++++ Excerpt
Has anyone heard of using hydro-cyclone technology to separate that red mud from the flux liquid? Could it work, or is there insufficient difference in their densities to get good separation?
Geoff Crowley
Crithwood Ltd.
Westfield, Scotland, UK
January 5, 2019
A. Geoff, I have a friend who has the equipment you mention. He says that it does not work. In the USA a filter press is used.
Regards,
Galvanizing Consultant - Hot Springs, South Dakota, USA
January 6, 2019
Mr. Geoff.
It's better to have continuous flux filtering system to reduce iron content from the Flux tank as well as reduce dross formation.
Gunatit Builders
Manjalpur, Vadodara, Gujarat
January 8, 2019
A. Iron in the flux does NOT cause dross. Since 1973 I have purified fluxes for iron and sulphate and the dross has never decreased. Sodium chloride in the flux likely causes dross. I say this because a pipes galvanizing plant noticed increased dross and the iron push down rods dissolved in the zinc when there was sodium chloride in the flux. Copper above about 0.25% in the zinc attacks the kettle. More dross and shorter kettle life.
++++++++
++++ Dataset records
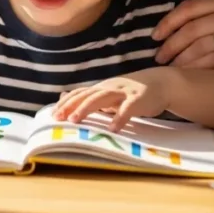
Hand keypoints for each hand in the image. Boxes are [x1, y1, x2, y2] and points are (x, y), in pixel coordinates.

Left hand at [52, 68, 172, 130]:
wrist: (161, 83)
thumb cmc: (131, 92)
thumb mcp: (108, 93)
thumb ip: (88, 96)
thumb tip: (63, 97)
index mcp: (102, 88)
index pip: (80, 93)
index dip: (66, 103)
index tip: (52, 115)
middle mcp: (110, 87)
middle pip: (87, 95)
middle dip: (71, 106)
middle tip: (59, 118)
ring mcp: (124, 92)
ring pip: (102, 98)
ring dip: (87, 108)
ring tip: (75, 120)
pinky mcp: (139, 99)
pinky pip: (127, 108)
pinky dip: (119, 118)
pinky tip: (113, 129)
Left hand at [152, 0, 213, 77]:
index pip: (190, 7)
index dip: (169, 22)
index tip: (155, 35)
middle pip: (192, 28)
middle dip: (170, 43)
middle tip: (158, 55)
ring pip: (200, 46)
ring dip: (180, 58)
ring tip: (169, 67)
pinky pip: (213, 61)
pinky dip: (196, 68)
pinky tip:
++++++++
++++ Dataset records
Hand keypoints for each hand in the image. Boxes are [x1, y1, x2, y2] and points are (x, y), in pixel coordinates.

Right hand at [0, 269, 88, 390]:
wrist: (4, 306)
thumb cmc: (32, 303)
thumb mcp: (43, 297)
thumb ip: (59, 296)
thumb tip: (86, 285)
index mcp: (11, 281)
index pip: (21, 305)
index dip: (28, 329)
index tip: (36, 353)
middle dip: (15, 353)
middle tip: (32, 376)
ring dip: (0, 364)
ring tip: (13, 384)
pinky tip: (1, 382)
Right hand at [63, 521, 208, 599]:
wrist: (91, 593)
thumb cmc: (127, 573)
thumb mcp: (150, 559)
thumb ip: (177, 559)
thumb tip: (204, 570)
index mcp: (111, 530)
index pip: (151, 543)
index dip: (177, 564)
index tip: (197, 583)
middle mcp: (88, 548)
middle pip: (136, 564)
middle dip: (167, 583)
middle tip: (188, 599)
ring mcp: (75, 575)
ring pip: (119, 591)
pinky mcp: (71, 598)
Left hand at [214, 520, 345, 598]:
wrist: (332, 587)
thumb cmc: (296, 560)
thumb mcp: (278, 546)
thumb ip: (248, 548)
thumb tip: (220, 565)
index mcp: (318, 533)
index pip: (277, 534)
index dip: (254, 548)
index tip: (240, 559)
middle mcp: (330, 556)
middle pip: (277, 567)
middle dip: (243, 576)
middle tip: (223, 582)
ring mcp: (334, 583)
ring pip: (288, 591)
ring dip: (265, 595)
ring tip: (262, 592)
++++++++
++++ Dataset records
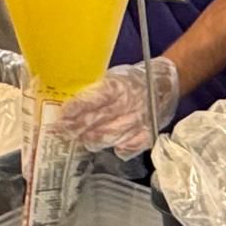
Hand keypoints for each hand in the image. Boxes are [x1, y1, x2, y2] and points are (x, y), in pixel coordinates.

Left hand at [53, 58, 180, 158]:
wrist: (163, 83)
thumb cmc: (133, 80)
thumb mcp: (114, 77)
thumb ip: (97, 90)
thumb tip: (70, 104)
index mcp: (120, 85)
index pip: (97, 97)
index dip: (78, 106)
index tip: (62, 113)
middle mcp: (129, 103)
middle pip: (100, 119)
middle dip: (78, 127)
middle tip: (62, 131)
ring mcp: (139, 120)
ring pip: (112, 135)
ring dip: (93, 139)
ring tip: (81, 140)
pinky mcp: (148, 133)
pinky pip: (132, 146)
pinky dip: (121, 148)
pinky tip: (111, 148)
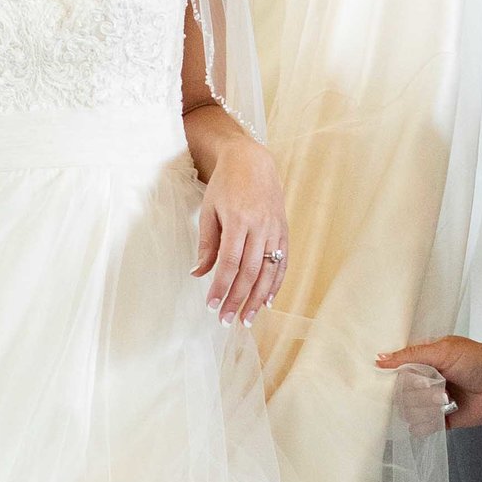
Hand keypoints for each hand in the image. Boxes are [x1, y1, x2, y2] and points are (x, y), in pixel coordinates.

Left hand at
++++++++
Retype the passage of the galvanizing flux discussion from "Gunatit Builders" up to and including "shorter kettle life.". Work from the galvanizing flux discussion alone and set the material aside.

> Response area:
Gunatit Builders
Manjalpur, Vadodara, Gujarat
January 8, 2019
A. Iron in the flux does NOT cause dross. Since 1973 I have purified fluxes for iron and sulphate and the dross has never decreased. Sodium chloride in the flux likely causes dross. I say this because a pipes galvanizing plant noticed increased dross and the iron push down rods dissolved in the zinc when there was sodium chloride in the flux. Copper above about 0.25% in the zinc attacks the kettle. More dross and shorter kettle life.